I stole the logbook.

I know I'm the earl's son.

I have known it all my life.

It was the key to unlocking everything he was, everything he did, and for one mad moment, Andrew wanted to put the truth of himself in Lily's hands. He wanted her to understand him. He wanted to tell her that he'd never wanted her to leave.

But Andrew's father had married his mother, seducing her from her family and her country, knowing he would be throwing her life into chaos.

Andrew was not his father. He was not the kind of man who would speak sweet words to a woman without thought for the challenges ahead.

Yes, he cared about Lily. That was why he could never, ever risk having her close to the truth.

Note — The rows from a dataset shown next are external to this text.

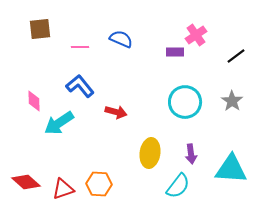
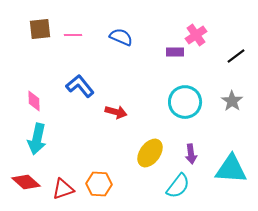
blue semicircle: moved 2 px up
pink line: moved 7 px left, 12 px up
cyan arrow: moved 22 px left, 16 px down; rotated 44 degrees counterclockwise
yellow ellipse: rotated 28 degrees clockwise
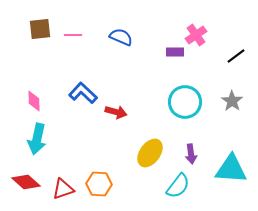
blue L-shape: moved 3 px right, 7 px down; rotated 8 degrees counterclockwise
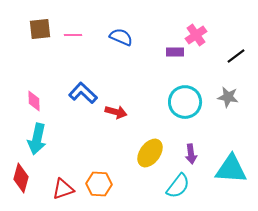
gray star: moved 4 px left, 4 px up; rotated 25 degrees counterclockwise
red diamond: moved 5 px left, 4 px up; rotated 64 degrees clockwise
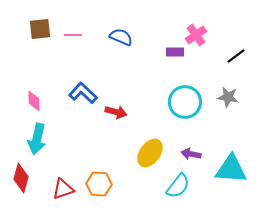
purple arrow: rotated 108 degrees clockwise
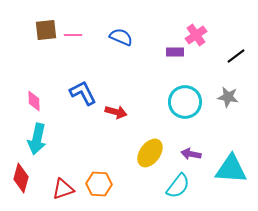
brown square: moved 6 px right, 1 px down
blue L-shape: rotated 20 degrees clockwise
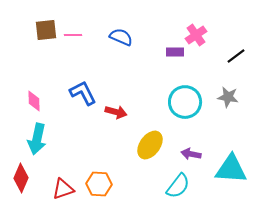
yellow ellipse: moved 8 px up
red diamond: rotated 8 degrees clockwise
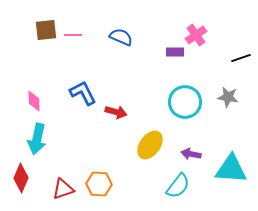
black line: moved 5 px right, 2 px down; rotated 18 degrees clockwise
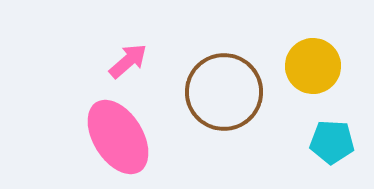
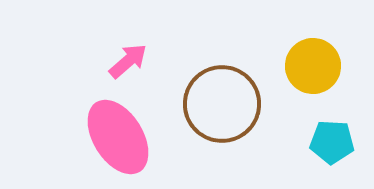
brown circle: moved 2 px left, 12 px down
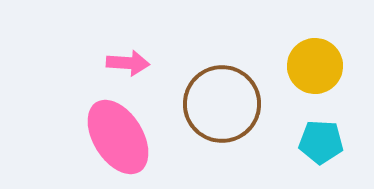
pink arrow: moved 2 px down; rotated 45 degrees clockwise
yellow circle: moved 2 px right
cyan pentagon: moved 11 px left
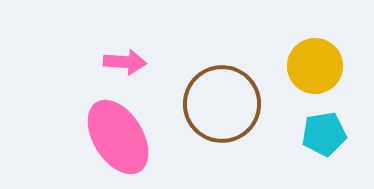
pink arrow: moved 3 px left, 1 px up
cyan pentagon: moved 3 px right, 8 px up; rotated 12 degrees counterclockwise
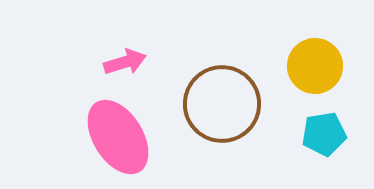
pink arrow: rotated 21 degrees counterclockwise
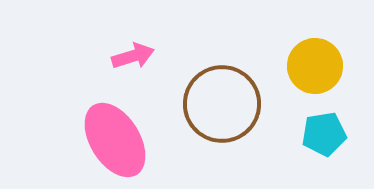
pink arrow: moved 8 px right, 6 px up
pink ellipse: moved 3 px left, 3 px down
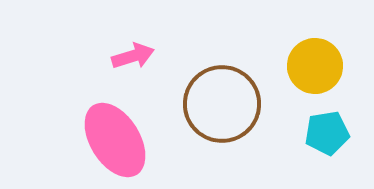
cyan pentagon: moved 3 px right, 1 px up
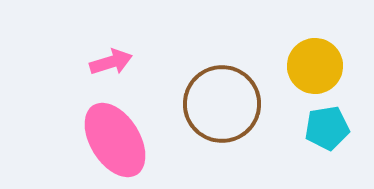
pink arrow: moved 22 px left, 6 px down
cyan pentagon: moved 5 px up
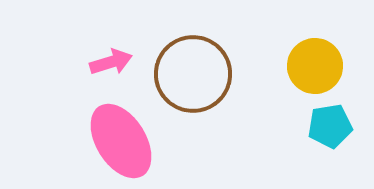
brown circle: moved 29 px left, 30 px up
cyan pentagon: moved 3 px right, 2 px up
pink ellipse: moved 6 px right, 1 px down
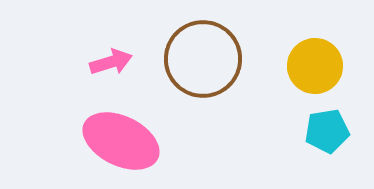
brown circle: moved 10 px right, 15 px up
cyan pentagon: moved 3 px left, 5 px down
pink ellipse: rotated 32 degrees counterclockwise
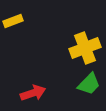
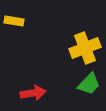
yellow rectangle: moved 1 px right; rotated 30 degrees clockwise
red arrow: rotated 10 degrees clockwise
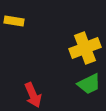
green trapezoid: rotated 20 degrees clockwise
red arrow: moved 2 px down; rotated 75 degrees clockwise
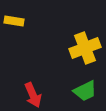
green trapezoid: moved 4 px left, 7 px down
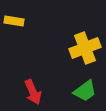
green trapezoid: rotated 10 degrees counterclockwise
red arrow: moved 3 px up
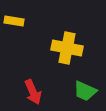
yellow cross: moved 18 px left; rotated 32 degrees clockwise
green trapezoid: rotated 60 degrees clockwise
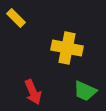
yellow rectangle: moved 2 px right, 3 px up; rotated 36 degrees clockwise
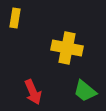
yellow rectangle: moved 1 px left; rotated 54 degrees clockwise
green trapezoid: rotated 15 degrees clockwise
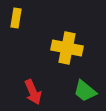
yellow rectangle: moved 1 px right
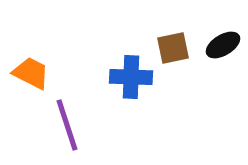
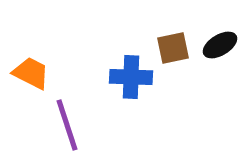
black ellipse: moved 3 px left
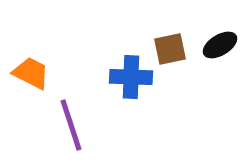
brown square: moved 3 px left, 1 px down
purple line: moved 4 px right
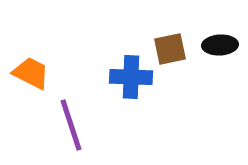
black ellipse: rotated 28 degrees clockwise
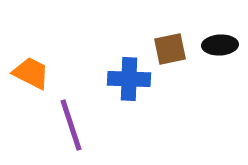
blue cross: moved 2 px left, 2 px down
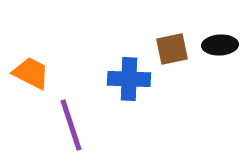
brown square: moved 2 px right
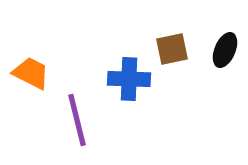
black ellipse: moved 5 px right, 5 px down; rotated 64 degrees counterclockwise
purple line: moved 6 px right, 5 px up; rotated 4 degrees clockwise
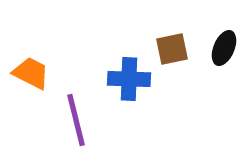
black ellipse: moved 1 px left, 2 px up
purple line: moved 1 px left
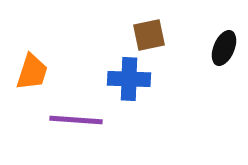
brown square: moved 23 px left, 14 px up
orange trapezoid: moved 1 px right, 1 px up; rotated 81 degrees clockwise
purple line: rotated 72 degrees counterclockwise
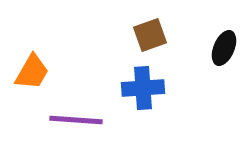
brown square: moved 1 px right; rotated 8 degrees counterclockwise
orange trapezoid: rotated 12 degrees clockwise
blue cross: moved 14 px right, 9 px down; rotated 6 degrees counterclockwise
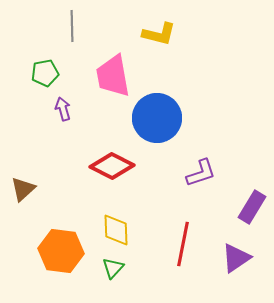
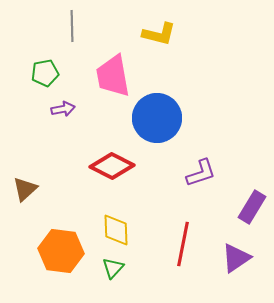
purple arrow: rotated 95 degrees clockwise
brown triangle: moved 2 px right
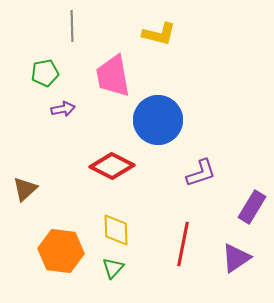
blue circle: moved 1 px right, 2 px down
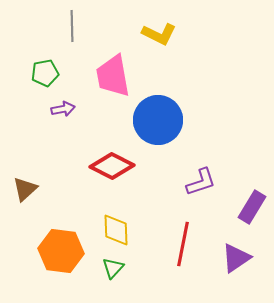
yellow L-shape: rotated 12 degrees clockwise
purple L-shape: moved 9 px down
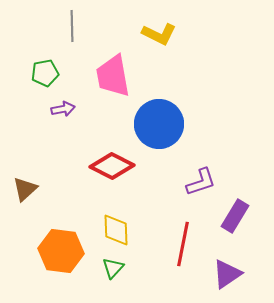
blue circle: moved 1 px right, 4 px down
purple rectangle: moved 17 px left, 9 px down
purple triangle: moved 9 px left, 16 px down
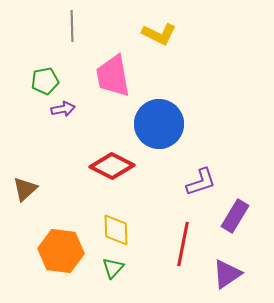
green pentagon: moved 8 px down
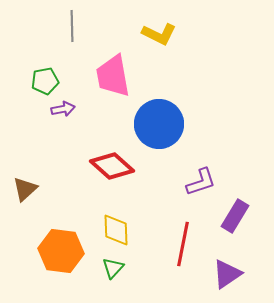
red diamond: rotated 15 degrees clockwise
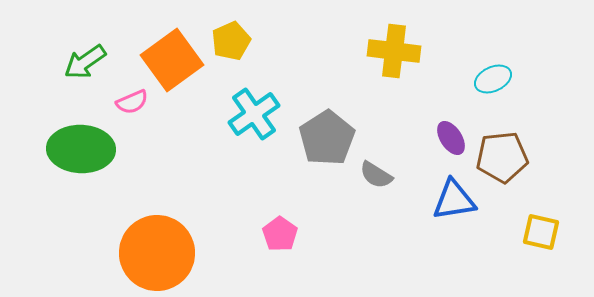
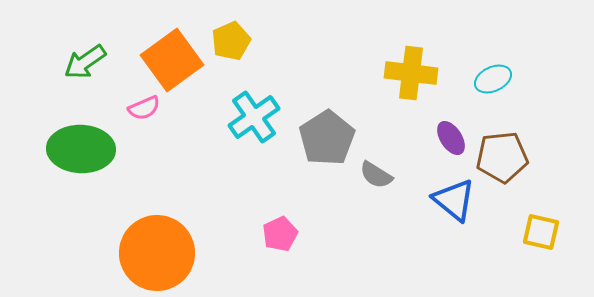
yellow cross: moved 17 px right, 22 px down
pink semicircle: moved 12 px right, 6 px down
cyan cross: moved 3 px down
blue triangle: rotated 48 degrees clockwise
pink pentagon: rotated 12 degrees clockwise
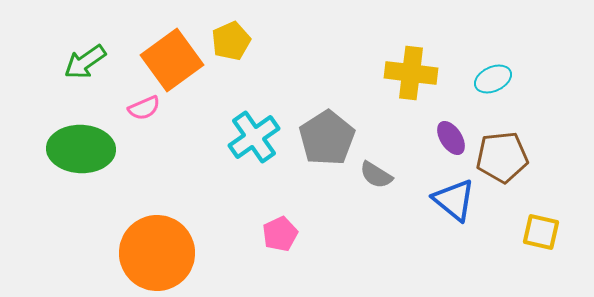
cyan cross: moved 20 px down
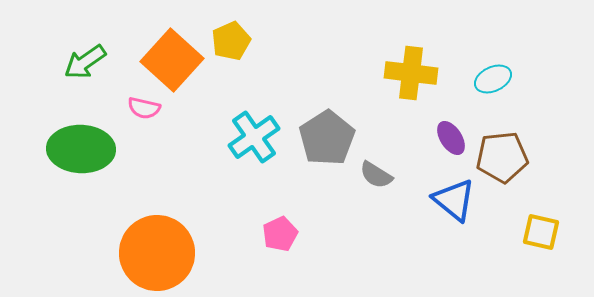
orange square: rotated 12 degrees counterclockwise
pink semicircle: rotated 36 degrees clockwise
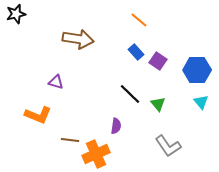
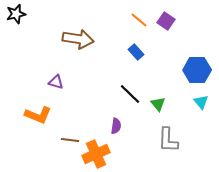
purple square: moved 8 px right, 40 px up
gray L-shape: moved 6 px up; rotated 36 degrees clockwise
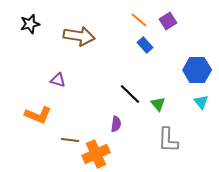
black star: moved 14 px right, 10 px down
purple square: moved 2 px right; rotated 24 degrees clockwise
brown arrow: moved 1 px right, 3 px up
blue rectangle: moved 9 px right, 7 px up
purple triangle: moved 2 px right, 2 px up
purple semicircle: moved 2 px up
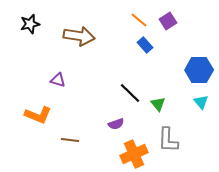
blue hexagon: moved 2 px right
black line: moved 1 px up
purple semicircle: rotated 63 degrees clockwise
orange cross: moved 38 px right
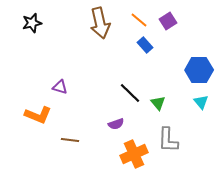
black star: moved 2 px right, 1 px up
brown arrow: moved 21 px right, 13 px up; rotated 68 degrees clockwise
purple triangle: moved 2 px right, 7 px down
green triangle: moved 1 px up
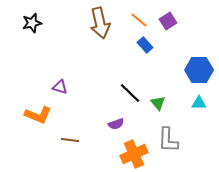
cyan triangle: moved 2 px left, 1 px down; rotated 49 degrees counterclockwise
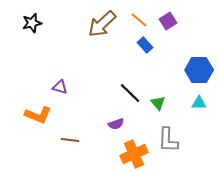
brown arrow: moved 2 px right, 1 px down; rotated 60 degrees clockwise
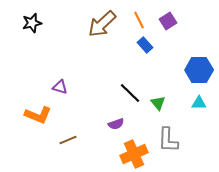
orange line: rotated 24 degrees clockwise
brown line: moved 2 px left; rotated 30 degrees counterclockwise
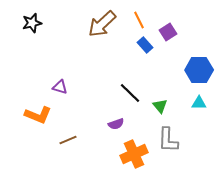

Lily had found one piece of proof. Perhaps there were more. Maybe what Andrew needed to do was make sure, once and for all, that his father's family had truly eradicated every possible avenue of discovery. He could make sure of his own safety and make Lily think that he actually cared, all at the same time.

"I've been thinking," Andrew said slowly. "The volume I had was the captain's log, which he kept for his own benefit."

"Yes?"

"By law, a captain has to keep an official log of his journey, which he must turn in to the shipping master at the port where he arrives. That log would be the official memorandum of the marriage."

"I know that." Still, Lily looked confused. "What are you suggesting?"

"I should go look for the official log." He folded his arms. "It would be another point of proof, if it could be found." And if it existed, which it likely didn't, he would figure out how to destroy it.

"Where would we go?" Lily asked.

"Bristol. Wait." Andrew frowned. "What do you mean? We?"

Lily huffed. "Of course I'm coming. Aren't I?"